▸ Try it
Set down exactly, and only, the lines from the one with "RESULT GAZETTE OF" to the final line of the entries, both included.

▸ Exercise input
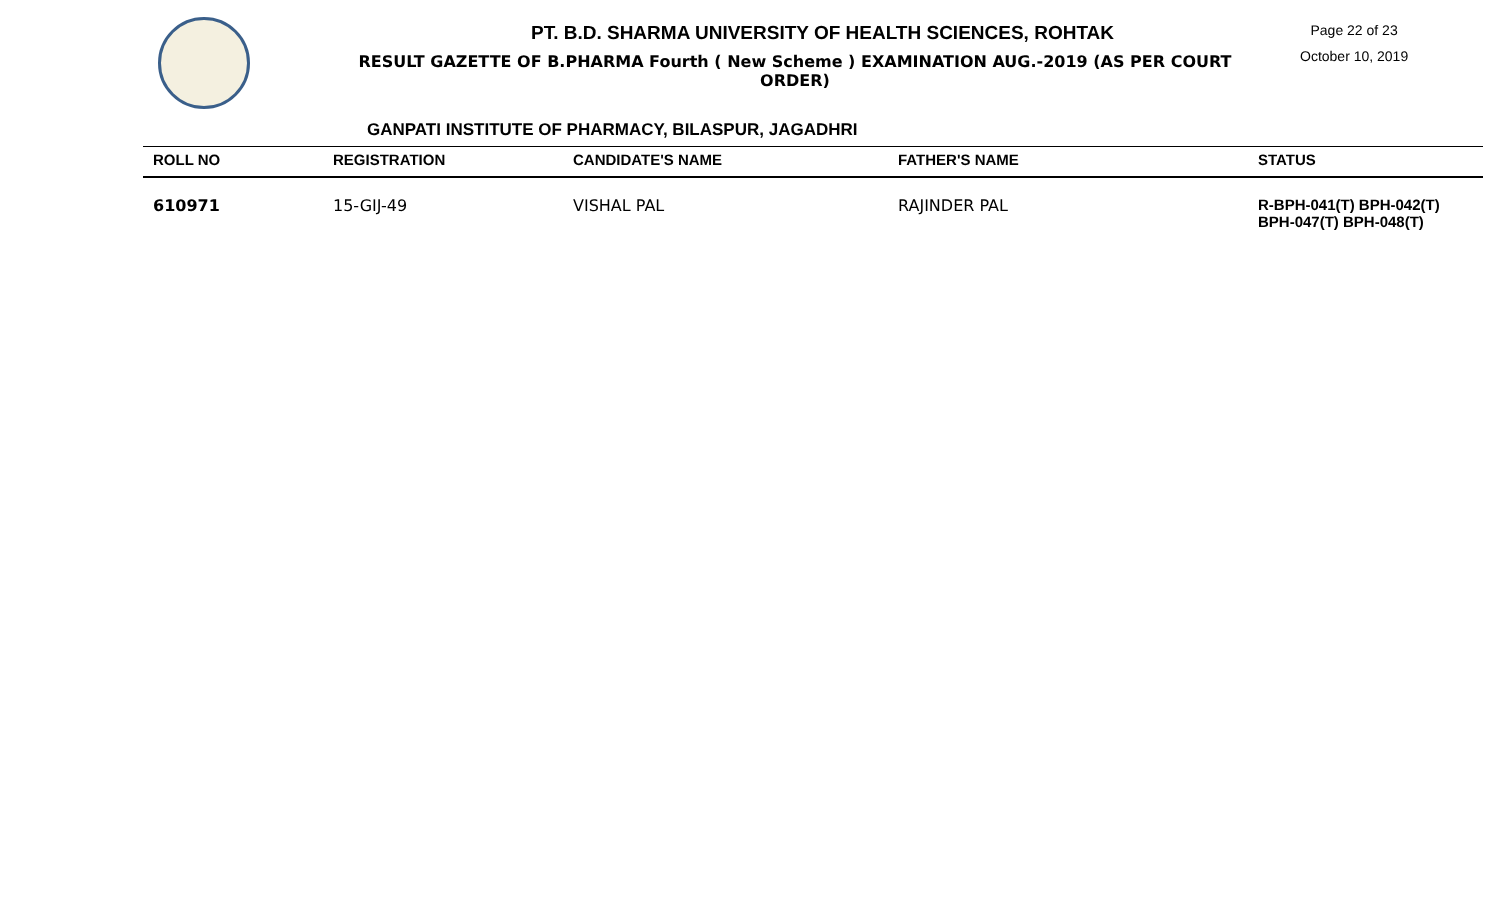PT. B.D. SHARMA UNIVERSITY OF HEALTH SCIENCES, ROHTAK
RESULT GAZETTE OF B.PHARMA Fourth ( New Scheme ) EXAMINATION AUG.-2019 (AS PER COURT ORDER)
Page 22 of 23
October 10, 2019
GANPATI INSTITUTE OF PHARMACY, BILASPUR, JAGADHRI
| ROLL NO | REGISTRATION | CANDIDATE'S NAME | FATHER'S NAME | STATUS |
| --- | --- | --- | --- | --- |
| 610971 | 15-GIJ-49 | VISHAL PAL | RAJINDER PAL | R-BPH-041(T) BPH-042(T) BPH-047(T) BPH-048(T) |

▸ Answer to the exercise
RESULT GAZETTE OF B.PHARMA Fourth ( New Scheme ) EXAMINATION AUG.-2019 (AS PER COURT ORDER)
Page 22 of 23
October 10, 2019
GANPATI INSTITUTE OF PHARMACY, BILASPUR, JAGADHRI
| ROLL NO | REGISTRATION | CANDIDATE'S NAME | FATHER'S NAME | STATUS |
| --- | --- | --- | --- | --- |
| 610971 | 15-GIJ-49 | VISHAL PAL | RAJINDER PAL | R-BPH-041(T) BPH-042(T) BPH-047(T) BPH-048(T) |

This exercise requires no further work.